* [Task directions]:
Write out, word for word, every line from the one containing "thumb cmc: (1086, 831)" through the last line of the records below, both ends included.

* [Records]:
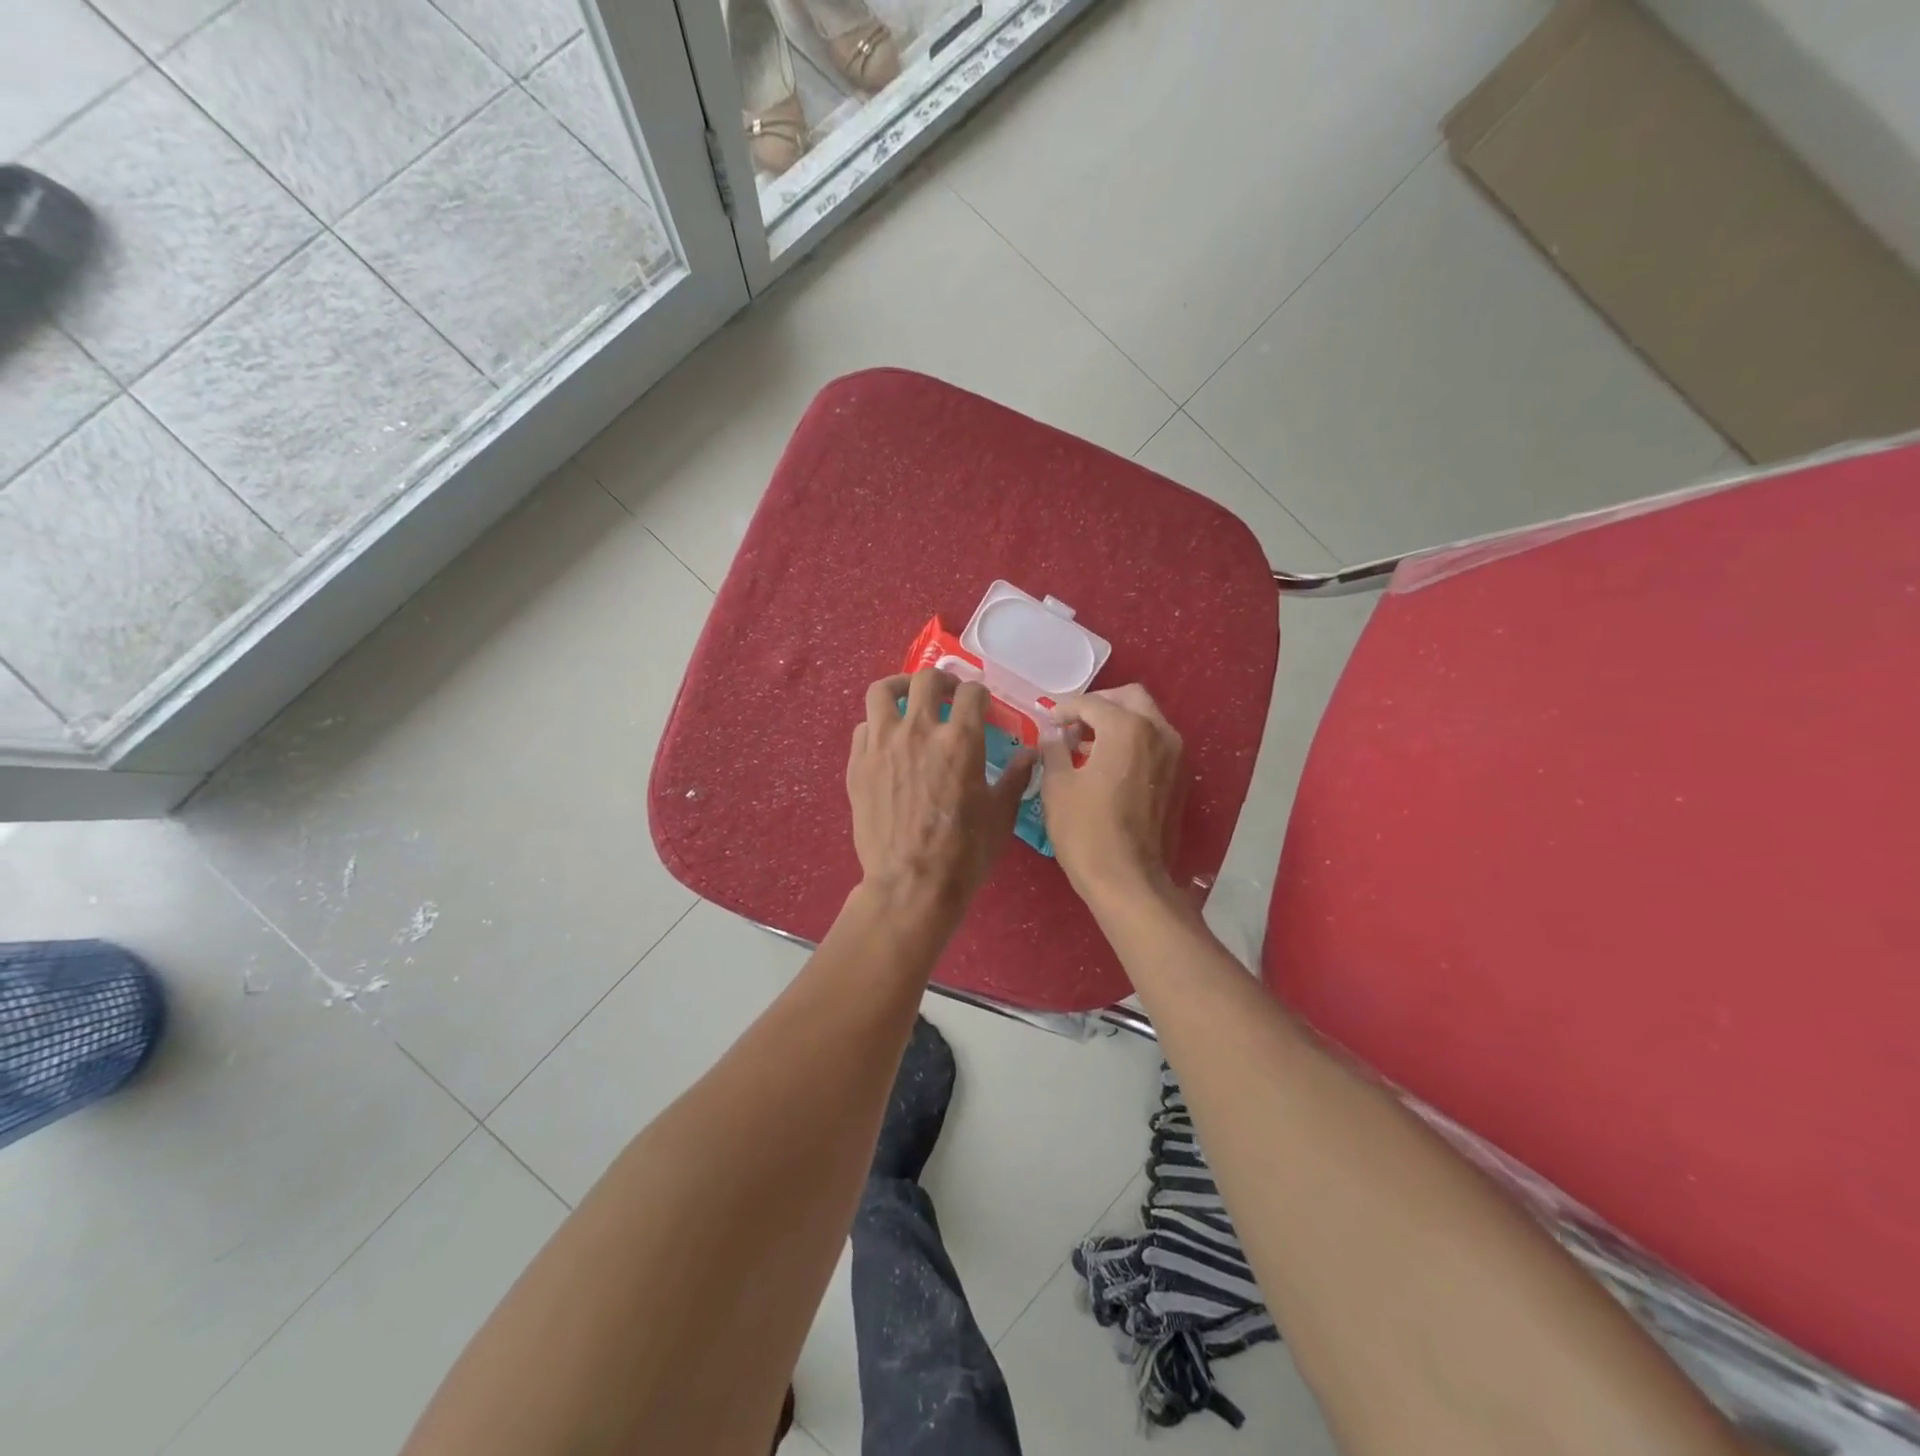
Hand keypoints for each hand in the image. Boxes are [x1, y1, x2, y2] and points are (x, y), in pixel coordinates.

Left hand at [847, 669, 1035, 920]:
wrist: (910, 885)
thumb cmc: (964, 853)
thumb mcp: (1000, 815)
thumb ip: (1015, 777)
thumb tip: (1029, 753)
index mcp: (960, 740)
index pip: (971, 693)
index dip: (979, 694)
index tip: (981, 704)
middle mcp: (918, 730)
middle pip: (926, 679)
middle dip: (943, 680)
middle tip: (949, 694)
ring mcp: (882, 745)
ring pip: (882, 692)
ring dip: (900, 688)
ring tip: (908, 698)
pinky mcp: (857, 764)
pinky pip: (863, 728)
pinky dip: (877, 725)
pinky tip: (887, 740)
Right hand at [1039, 684, 1183, 903]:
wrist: (1128, 880)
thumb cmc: (1086, 831)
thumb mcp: (1057, 786)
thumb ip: (1054, 749)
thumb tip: (1053, 734)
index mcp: (1127, 728)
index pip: (1091, 703)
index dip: (1064, 709)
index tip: (1047, 721)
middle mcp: (1159, 732)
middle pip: (1129, 698)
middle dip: (1099, 705)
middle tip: (1072, 724)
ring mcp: (1175, 756)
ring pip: (1146, 719)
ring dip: (1117, 723)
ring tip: (1085, 746)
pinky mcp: (1179, 779)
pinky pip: (1154, 744)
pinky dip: (1132, 742)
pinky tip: (1107, 766)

* [Written response]:
thumb cmc: (1086, 831)
thumb mcp: (1057, 786)
thumb ip: (1054, 749)
thumb tip: (1053, 734)
index mcp: (1127, 728)
index pip: (1091, 703)
index dip: (1064, 709)
index tip: (1047, 721)
middle mcp: (1159, 732)
middle pip: (1129, 698)
middle dip: (1099, 705)
middle tip: (1072, 724)
ring mcp: (1175, 756)
ring pip: (1146, 719)
ring dip: (1117, 723)
ring tip: (1085, 746)
pinky mcp: (1179, 779)
pinky pip: (1154, 744)
pinky dip: (1132, 742)
pinky tip: (1107, 766)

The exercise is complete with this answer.